====== SOURCE EXTRACT
Deborah McGuinness
Deborah L. McGuinness | |
---|---|
Other names | Deb |
Education | Rutgers University, University of California at Berkeley and Duke University |
Occupation | Computer scientist |
Employer | Rensselaer Polytechnic Institute |
Known for | Significant Contributions to the Semantic Web and Description Logics |
Title | Professor |
Website | http://www.cs.rpi.edu/~dlm |
Notes | |
Holder of the Tetherless World Chair of Computer and Cognitive Science at RPI |
Deborah Louise McGuinness (born ca. 1960) is an American computer scientist and Professor at Rensselaer Polytechnic Institute where she holds an endowed chair in the Tetherless World Research Constellation. She is working in the field of artificial intelligence, specifically in knowledge representation and reasoning, description logics, the semantic web, explanation, and trust.
Biography
McGuinness received a B.S. in math and computer science from Duke University, a master's degree in Computer Science from the University of California, Berkeley, and a Ph.D. in Computer Science from Rutgers University in 1996.[1]
Prior to coming to Stanford, she was in the Artificial Intelligence Research Departments at AT&T Bell Labs and AT&T Labs Research at Murray Hill and Florham Park, respectively. She was co-director and senior research scientist at the Knowledge Systems Laboratory at Stanford University.
In October 2007 she became faculty at RPI, where she joined another well known semantic web expert, James Hendler on the Tetherless World Research Constellation.[2]
In November, 2013, McGuinness was named a fellow of the American Association for the Advancement of Science.[3]
Work
McGuinness is known for her work on description logics.[4] particularly her work on the CLASSIC knowledge representation system, explanation components for description logics, and a number of long-lived applications of description logics such as the PROSE and QUESTAR configurators from AT&T and Lucent and the wines knowledge base for CLASSIC, DAML, OWL, and the KSL Wine Agent.
============
### WHAT THE TASK ASKS
Reproduce the passage of the biography of Deborah McGuinness from "In October 2007" up to and including "KSL Wine Agent.", word for word. The material that follows has no connection to the biography of Deborah McGuinness above.
====== EXERCISE DATA
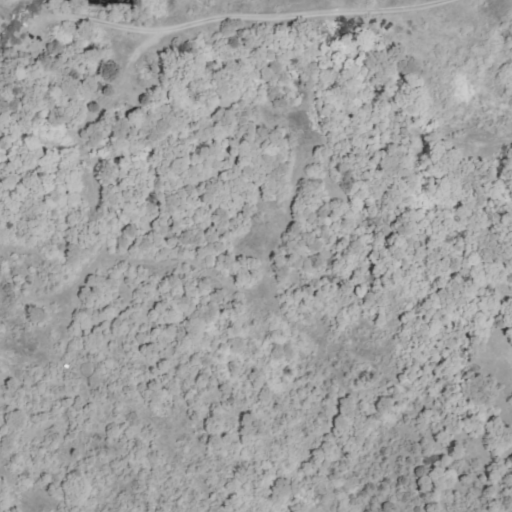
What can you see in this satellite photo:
road: (177, 497)
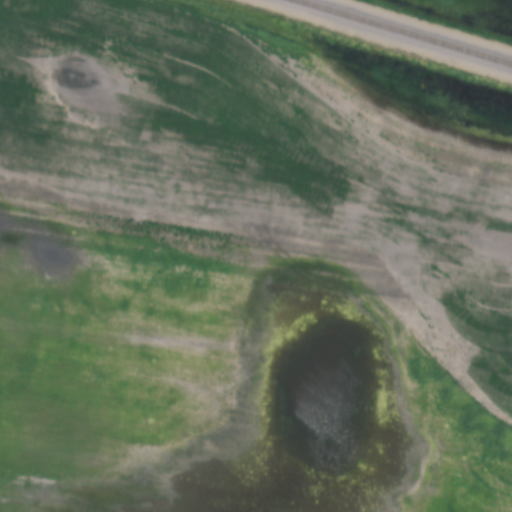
============
### SOLUTION BELOW
In October 2007 she became faculty at RPI, where she joined another well known semantic web expert, James Hendler on the Tetherless World Research Constellation.[2]
In November, 2013, McGuinness was named a fellow of the American Association for the Advancement of Science.[3]
Work
McGuinness is known for her work on description logics.[4] particularly her work on the CLASSIC knowledge representation system, explanation components for description logics, and a number of long-lived applications of description logics such as the PROSE and QUESTAR configurators from AT&T and Lucent and the wines knowledge base for CLASSIC, DAML, OWL, and the KSL Wine Agent.